The presence of cells in the anterior chamber and vitreous cavity, large Kps, PS, and a patch of retinitis adjacent to a pigmented retinochoroidal scar are clinical clues to the diagnosis of toxoplasmic retinochoroiditis. Positive Toxoplasma IgG antibody along with negative IgM indicates infection with the organism at some time.[2, 9, 10] However, this case shows some ocular and systemic features that are not commonly expected in the typical case of toxoplasmic retinochoroiditis. In this case, pursuing these atypical features, led us to the diagnosis of AIDS. The first red flag was the presence of an extensive retinal detachment. Although tractional, exudative and rhegmatogenous retinal detachments can occur in ocular toxoplasmosis, such reports are limited; the reported prevalence of retinal detachment in acquired toxoplasmosis varies between 2.5 to 11 percent which is mostly of tractional or rhegmatogenous type.[10–13]
Angular cheilitis and significant weight loss, are not expected to occur in typical ocular toxoplasmosis. The presence of angular cheilitis calls for investigating the possibility of anemia and its underlying etiology. In our case, CBC revealed bicytopenia (anemia and leukopenia) which necessitates a thorough investigation for immunodeficiency.
Increased energy expenditure happens in the setting of opportunistic infections. Weight loss in patients with HIV is associated with poor prognosis, increased risk of disease progression and opportunistic pathology.[14]
In a study by Neves et al on 37 immunocompetent patients with acute acquired toxoplasmosis the frequency of systemic manifestations was inspected. Weight loss, anemia, and leukopenia were seen in 62.2%, 10.8% 16.2% of patients, respectively.[9]
The possibility of toxoplasmic encephalitis should be investigated in every patient with HIV and retinochoroidal toxoplasmosis. The study of choice for this purpose is brain MRI with contrast that can illustrate characteristic enhancing ring lesions. While not pathognomonic, the presence of several brain abscesses is the most characteristic feature of T. gondii infection in AIDS patients. Autopsy usually shows a global involvement of both hemispheres, though the basal ganglia and the corticomedullary junction are the most common sites of involvement.[6–8]

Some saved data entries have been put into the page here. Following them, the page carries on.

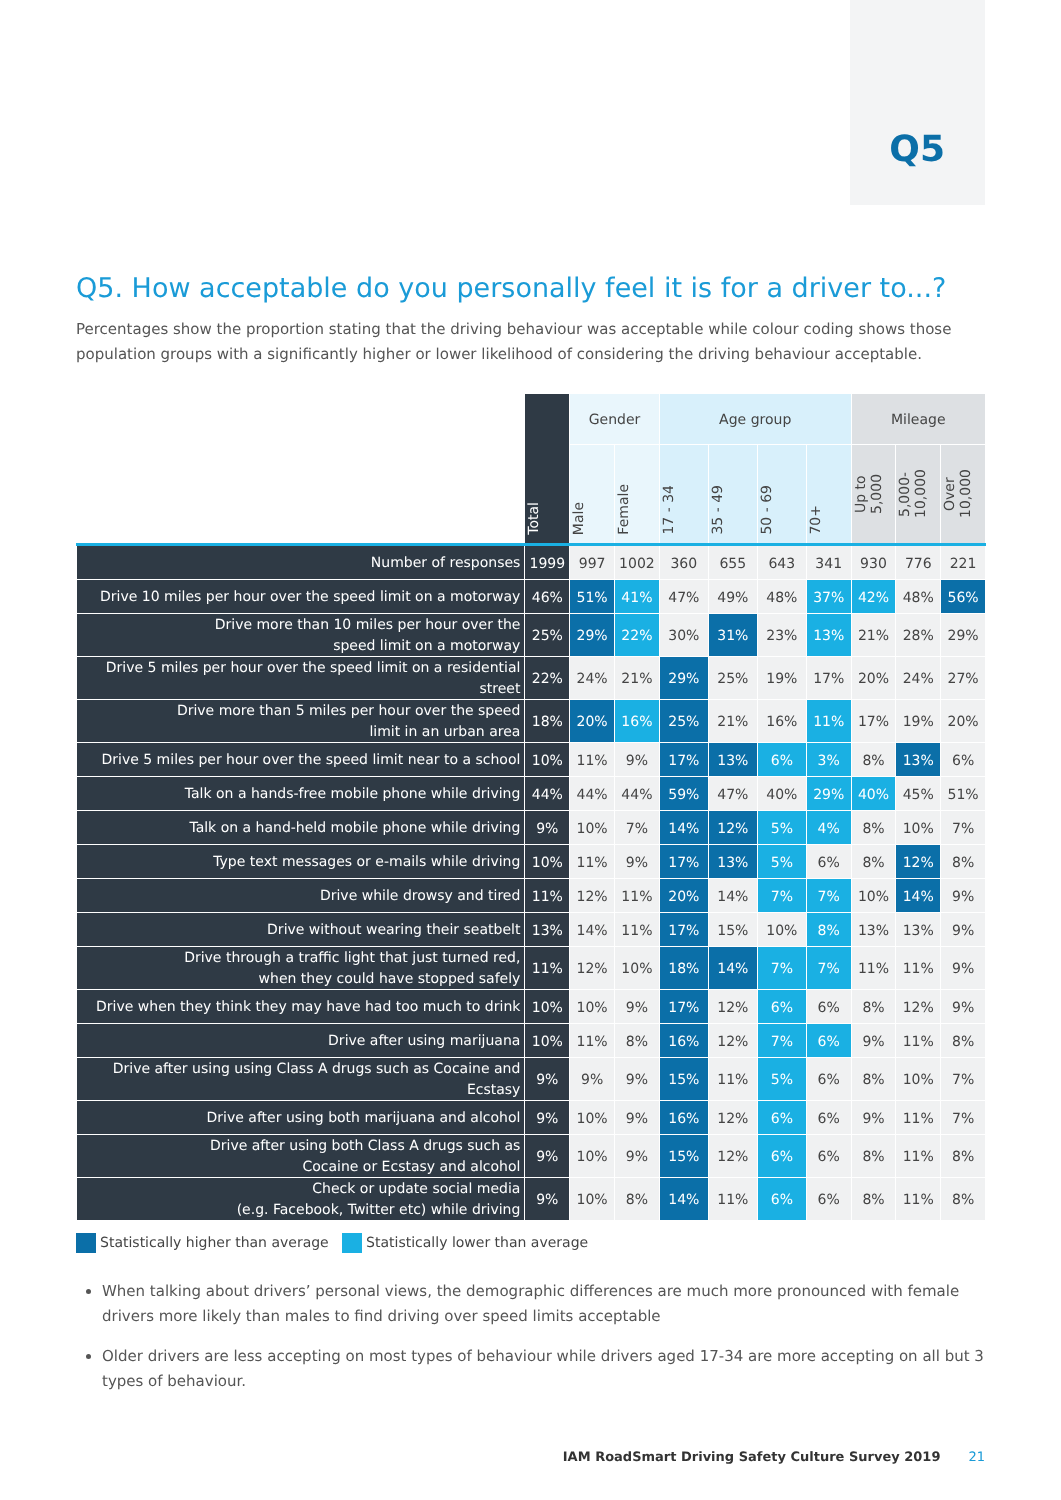Q5
Q5. How acceptable do you personally feel it is for a driver to...?
Percentages show the proportion stating that the driving behaviour was acceptable while colour coding shows those population groups with a significantly higher or lower likelihood of considering the driving behaviour acceptable.
| | Total | Gender | | Age group | | | | Mileage | | |
| --- | --- | --- | --- | --- | --- | --- | --- | --- | --- | --- |
| | | Male | Female | 17 - 34 | 35 - 49 | 50 - 69 | 70+ | Up to 5,000 | 5,000-10,000 | Over 10,000 |
| Number of responses | 1999 | 997 | 1002 | 360 | 655 | 643 | 341 | 930 | 776 | 221 |
| Drive 10 miles per hour over the speed limit on a motorway | 46% | 51% | 41% | 47% | 49% | 48% | 37% | 42% | 48% | 56% |
| Drive more than 10 miles per hour over the speed limit on a motorway | 25% | 29% | 22% | 30% | 31% | 23% | 13% | 21% | 28% | 29% |
| Drive 5 miles per hour over the speed limit on a residential street | 22% | 24% | 21% | 29% | 25% | 19% | 17% | 20% | 24% | 27% |
| Drive more than 5 miles per hour over the speed limit in an urban area | 18% | 20% | 16% | 25% | 21% | 16% | 11% | 17% | 19% | 20% |
| Drive 5 miles per hour over the speed limit near to a school | 10% | 11% | 9% | 17% | 13% | 6% | 3% | 8% | 13% | 6% |
| Talk on a hands-free mobile phone while driving | 44% | 44% | 44% | 59% | 47% | 40% | 29% | 40% | 45% | 51% |
| Talk on a hand-held mobile phone while driving | 9% | 10% | 7% | 14% | 12% | 5% | 4% | 8% | 10% | 7% |
| Type text messages or e-mails while driving | 10% | 11% | 9% | 17% | 13% | 5% | 6% | 8% | 12% | 8% |
| Drive while drowsy and tired | 11% | 12% | 11% | 20% | 14% | 7% | 7% | 10% | 14% | 9% |
| Drive without wearing their seatbelt | 13% | 14% | 11% | 17% | 15% | 10% | 8% | 13% | 13% | 9% |
| Drive through a traffic light that just turned red, when they could have stopped safely | 11% | 12% | 10% | 18% | 14% | 7% | 7% | 11% | 11% | 9% |
| Drive when they think they may have had too much to drink | 10% | 10% | 9% | 17% | 12% | 6% | 6% | 8% | 12% | 9% |
| Drive after using marijuana | 10% | 11% | 8% | 16% | 12% | 7% | 6% | 9% | 11% | 8% |
| Drive after using using Class A drugs such as Cocaine and Ecstasy | 9% | 9% | 9% | 15% | 11% | 5% | 6% | 8% | 10% | 7% |
| Drive after using both marijuana and alcohol | 9% | 10% | 9% | 16% | 12% | 6% | 6% | 9% | 11% | 7% |
| Drive after using both Class A drugs such as Cocaine or Ecstasy and alcohol | 9% | 10% | 9% | 15% | 12% | 6% | 6% | 8% | 11% | 8% |
| Check or update social media (e.g. Facebook, Twitter etc) while driving | 9% | 10% | 8% | 14% | 11% | 6% | 6% | 8% | 11% | 8% |
Statistically higher than average Statistically lower than average
When talking about drivers’ personal views, the demographic differences are much more pronounced with female drivers more likely than males to find driving over speed limits acceptable
Older drivers are less accepting on most types of behaviour while drivers aged 17-34 are more accepting on all but 3 types of behaviour.
IAM RoadSmart Driving Safety Culture Survey 2019 21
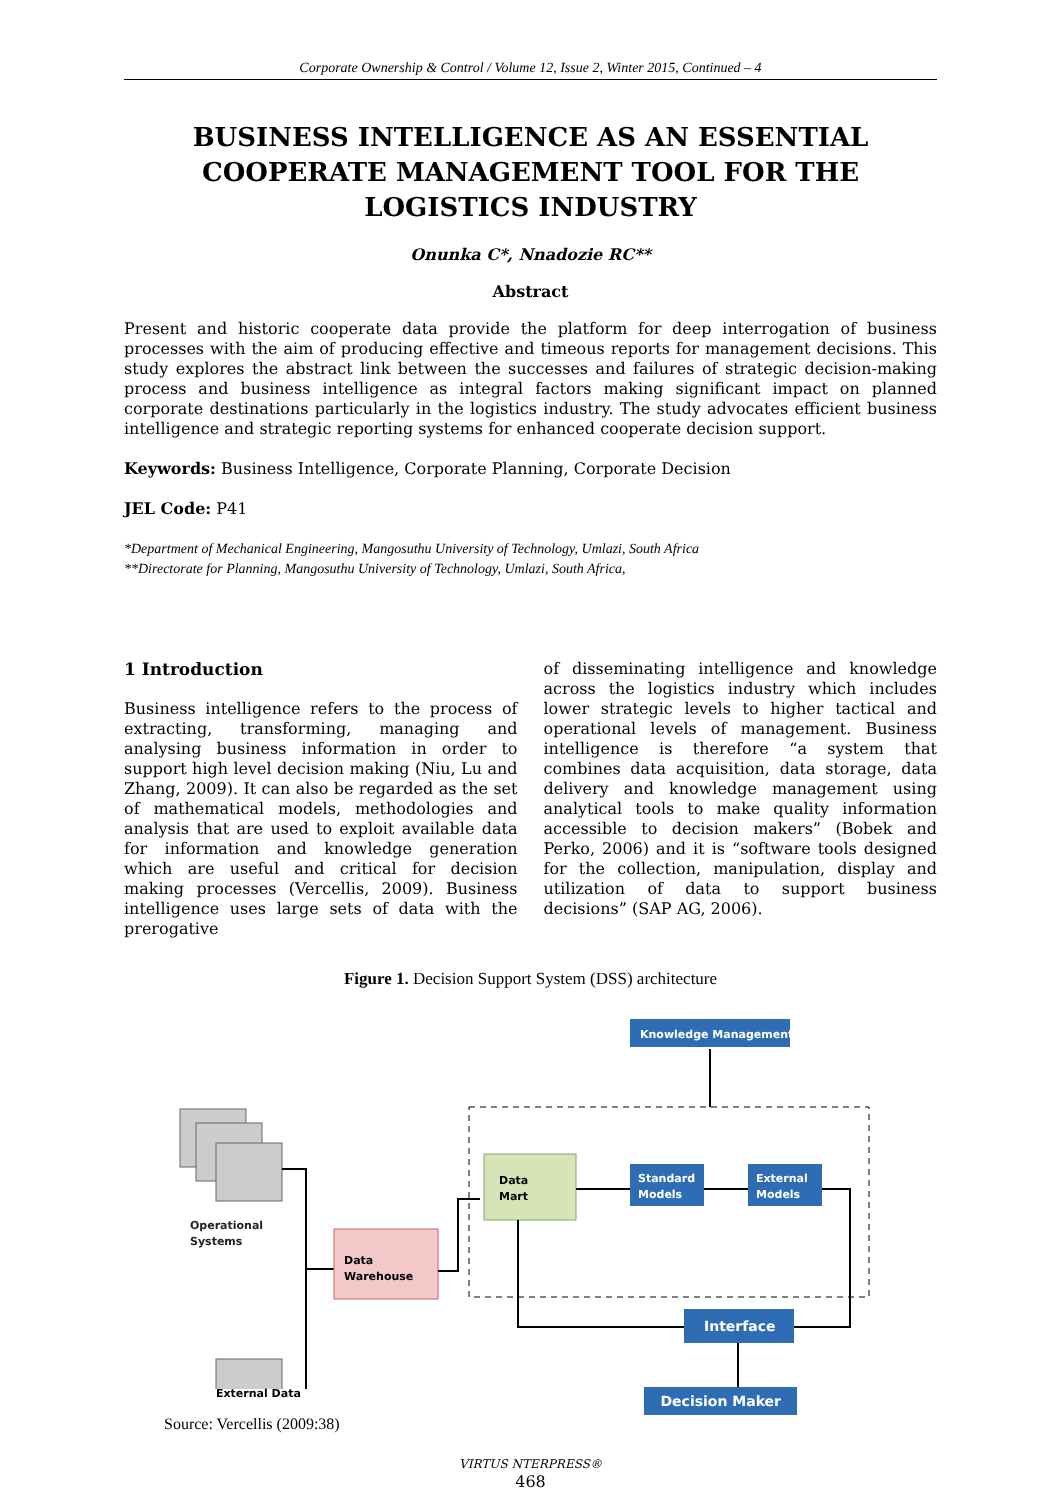Corporate Ownership & Control / Volume 12, Issue 2, Winter 2015, Continued – 4
BUSINESS INTELLIGENCE AS AN ESSENTIAL COOPERATE MANAGEMENT TOOL FOR THE LOGISTICS INDUSTRY
Onunka C*, Nnadozie RC**
Abstract
Present and historic cooperate data provide the platform for deep interrogation of business processes with the aim of producing effective and timeous reports for management decisions. This study explores the abstract link between the successes and failures of strategic decision-making process and business intelligence as integral factors making significant impact on planned corporate destinations particularly in the logistics industry. The study advocates efficient business intelligence and strategic reporting systems for enhanced cooperate decision support.
Keywords: Business Intelligence, Corporate Planning, Corporate Decision
JEL Code: P41
*Department of Mechanical Engineering, Mangosuthu University of Technology, Umlazi, South Africa
**Directorate for Planning, Mangosuthu University of Technology, Umlazi, South Africa,
1 Introduction
Business intelligence refers to the process of extracting, transforming, managing and analysing business information in order to support high level decision making (Niu, Lu and Zhang, 2009). It can also be regarded as the set of mathematical models, methodologies and analysis that are used to exploit available data for information and knowledge generation which are useful and critical for decision making processes (Vercellis, 2009). Business intelligence uses large sets of data with the prerogative
of disseminating intelligence and knowledge across the logistics industry which includes lower strategic levels to higher tactical and operational levels of management. Business intelligence is therefore “a system that combines data acquisition, data storage, data delivery and knowledge management using analytical tools to make quality information accessible to decision makers” (Bobek and Perko, 2006) and it is “software tools designed for the collection, manipulation, display and utilization of data to support business decisions” (SAP AG, 2006).
Figure 1. Decision Support System (DSS) architecture
Knowledge Management
Operational
Systems
Data
Warehouse
Data
Mart
Standard
Models
External
Models
Interface
External Data Decision Maker
Source: Vercellis (2009:38)
VIRTUS NTERPRESS®
468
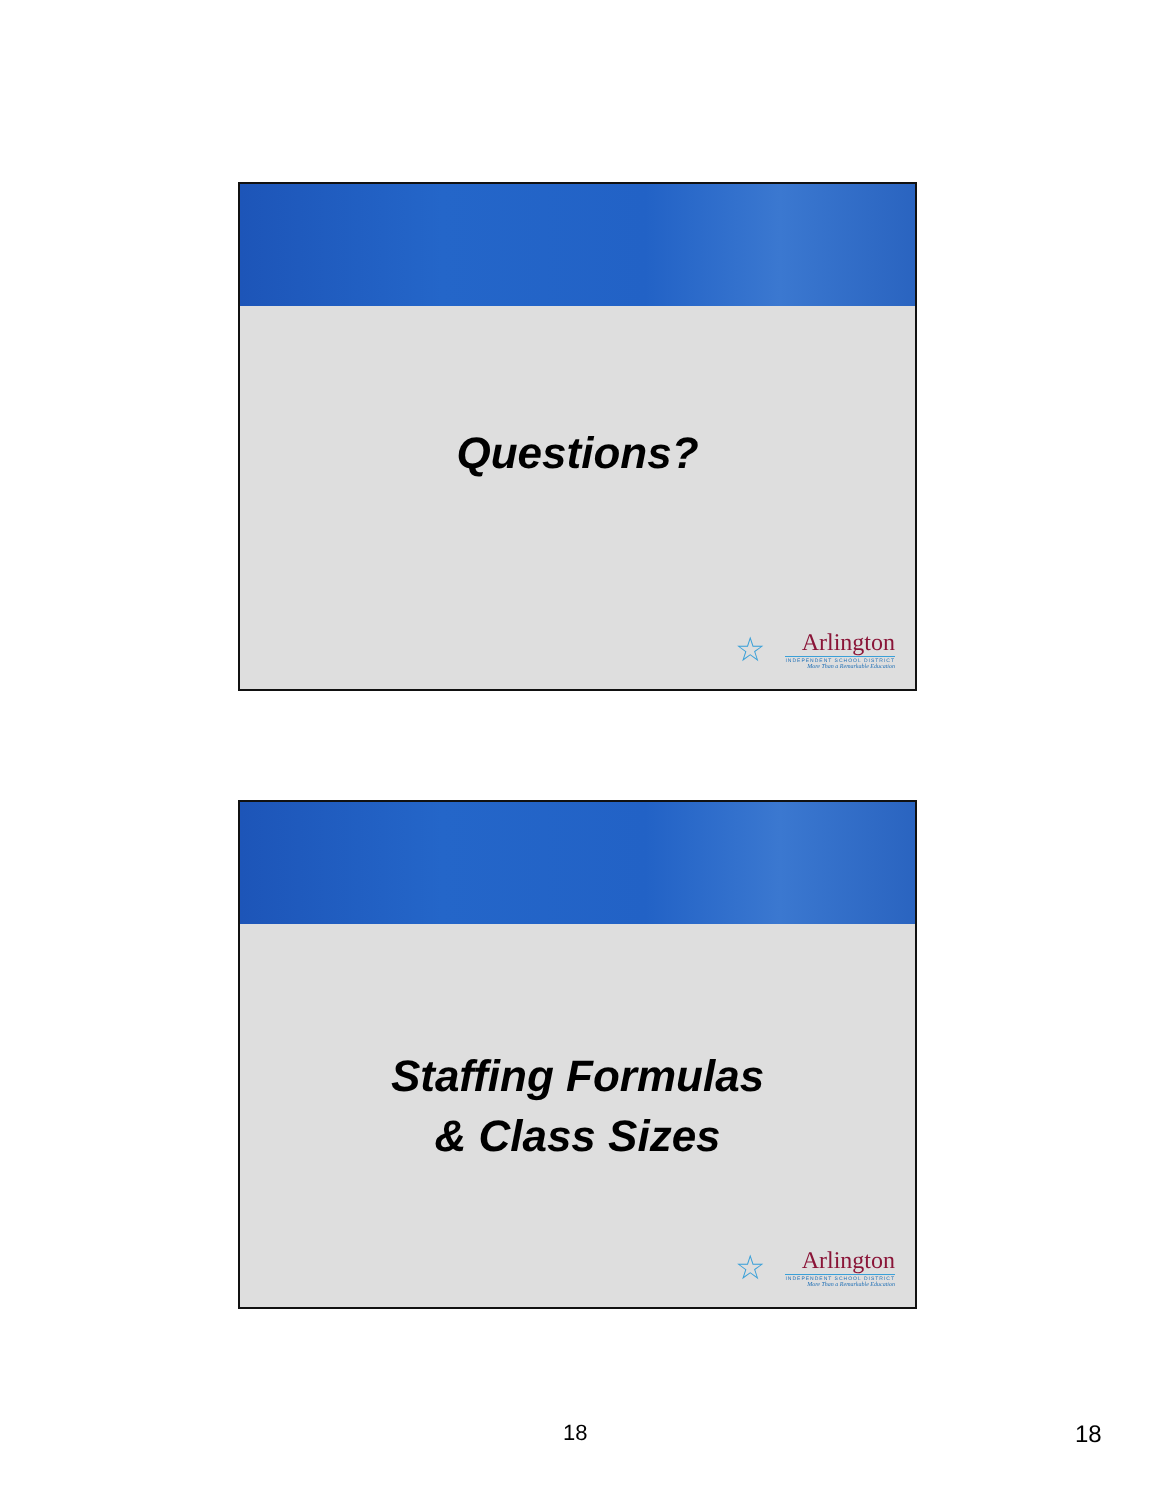Questions?
☆
Arlington
INDEPENDENT SCHOOL DISTRICT
More Than a Remarkable Education
Staffing Formulas
& Class Sizes
☆
Arlington
INDEPENDENT SCHOOL DISTRICT
More Than a Remarkable Education
18 18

There are several reports on the management of retinal detachment in the setting of ocular toxoplasmosis. Among the 193 patients with ocular toxoplasmosis, Kianersi et al reported five patients with RD: three rhegmatogenous and two tractional. All five patients underwent vitrectomy or scleral buckling surgery. It is well known that severe intraocular inflammation can lead to tractional retinal detachment. With the progression of traction, a retinal hole and subsequent rhegmatogenous detachment may develop. Another possible mechanism of hole formation is the occurrence of full-thickness necrosis in the retinitis patch. [13]
In another study, Al-Zahrani et al reported a 24-year-old man with exudative RD secondary to reactivation of a toxoplasmosis lesion, which was successfully managed with anti-toxoplasmosis treatment.[11]
In a study by Faridi et al, on thirty-five eyes of 28 patients with ocular toxoplasmosis and sufficient follow-up, they identified 4 eyes (11 percent) with secondary RD, which was either rhegmatogenous, tractional, or a combination of the two. All eyes with retinal detachment underwent surgical repair of which 50% developed recurrent RDs (two of 4 patients). They concluded that handling ocular toxoplasmosis and related RDs may necessitate several measures, including surgical management, systemic therapy, and intravitreal injections. formation of new breaks or PVR-related complications may necessitate multiple surgeries in cases with recurrent RD.[12] Our case represents the exudative type of detachment with no distinct retinal break. Observation of a retinal fold may advocate the presence of a tractional component in this case. The resolution of RD following an anti-toxoplasmic regimen and HAART and without surgical intervention may suggest that decision upon surgery should not be rushed in such patients and a period close followup visits for ocular examination combined with appropriate systemic treatment may be warranted.
This report highlights the fact that sometimes the eyes are the site of the first presentation of a systemic life-threatening condition and emphasizes the role of ophthalmologists in such cases. Judicious ocular and systemic evaluation of patients with ocular toxoplasmosis are of utmost importance. In cases of atypical presentation, appropriate laboratory tests and CNS imaging should be requested. Systemic treatment with anti-toxoplasmosis regimens and HAART is mandatory in AIDs patients with ocular toxoplasmosis. Treatment options for retinal detachment in this setting should be meticulously approached.